Nocturama starts with vintage late-era Bad Seeds, Martyn Casey and Thomas Wydler’s rhythm work propelling an ambivalent love song out of the realm of depressed-drunk-guy-at-the-piano balladry before slacking off on the next two cuts (which, in fact, sound like an over-orchestrated drunk guy at a piano). But on the fourth track, “Bring It On,” Cave just flat out gives up the ghost of Bruce Springsteen.

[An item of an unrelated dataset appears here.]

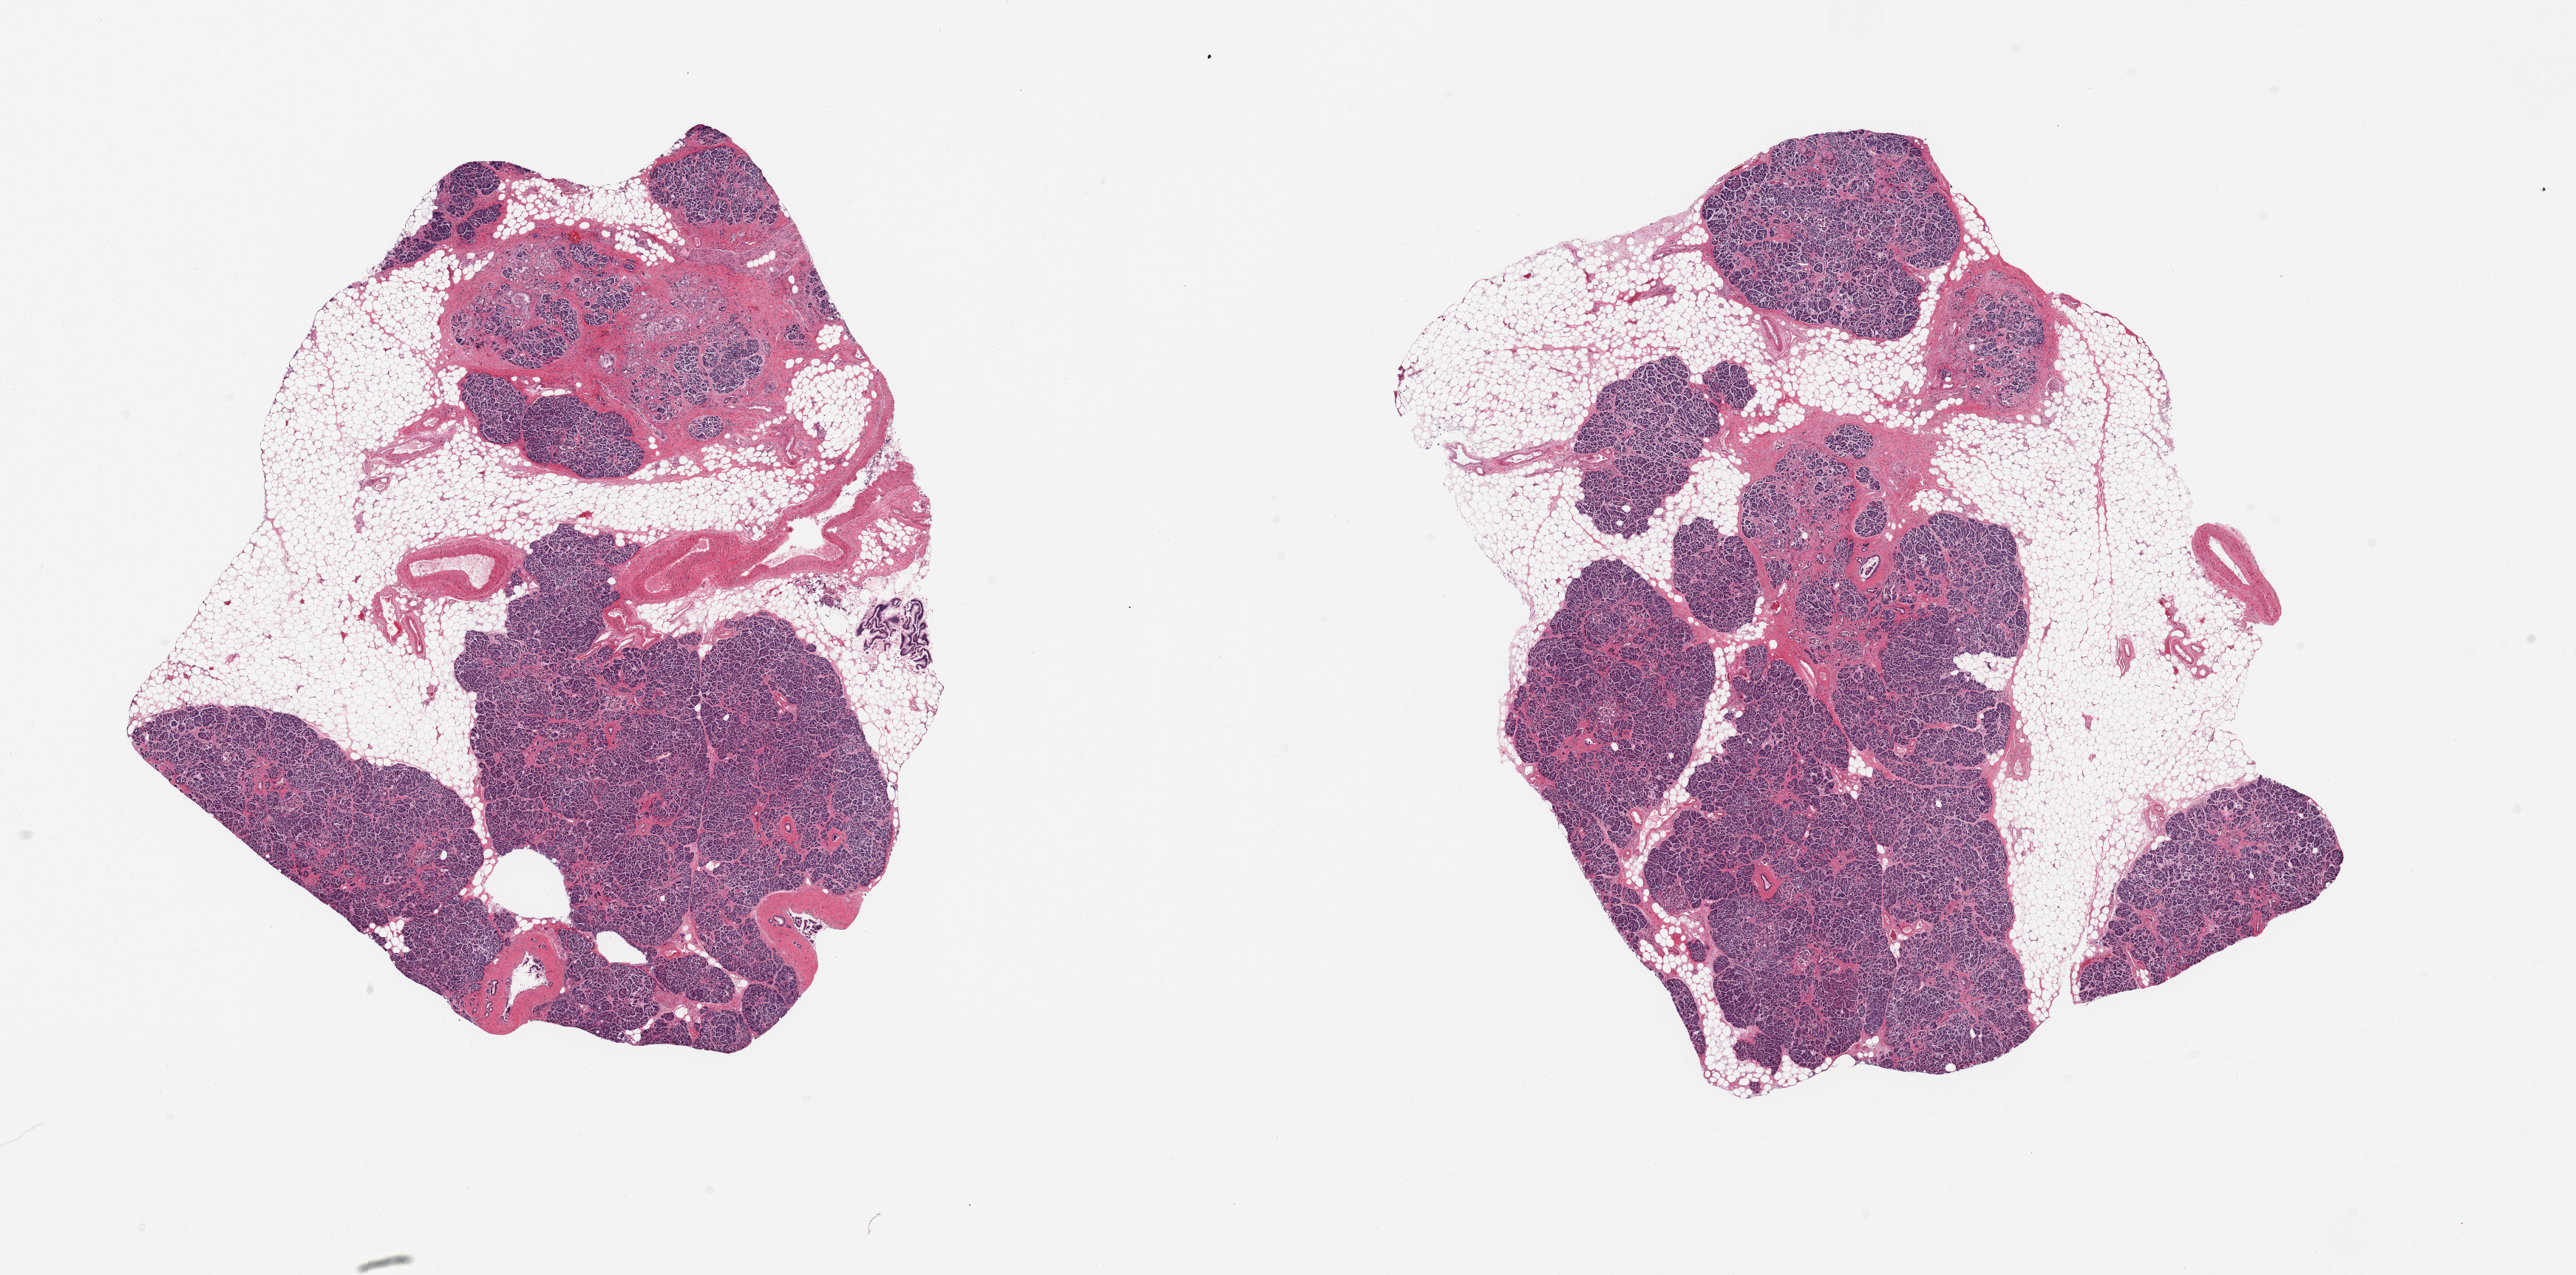
Digitized H&E-stained section, whole scanned area (about 27.6 x 13.6 mm, from a 20x scan) shown as a low-resolution overview, PAXgene-fixed paraffin-embedded (PFPE) section, sampled site (target tissue): pancreas, tissue donor sample. Donor: male.
Pathologist's review note for this sample: 2 pieces, moderate saponification; Patchy chronic pancreatitis, remoted; ~30% adherent /interstitial fat.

Regardless of who is inspiring the fists that once cradled the sad head to pump the air in sweet rock excess (and, honestly, it’s not that hard-rocking, except that it’s a fucking Nick Cave song) the rest of the album has a sort of funny, trashy immediacy that Cave has obviously been keeping inside for too long, culminating in “Babe I’m On Fire”‘s couplets that neatly walk, in Spinal Tap’s words, the fine line between stupid and clever (i.e. rhyming “hernia” with “Guernica”).
And any hopes of boxing in the introspective, grandiose and morbid Cave are once again left disorientingly high and dry by the high priest of creep.
[DJ Fatkid would be more upset if he weren’t under such heavy sedation.]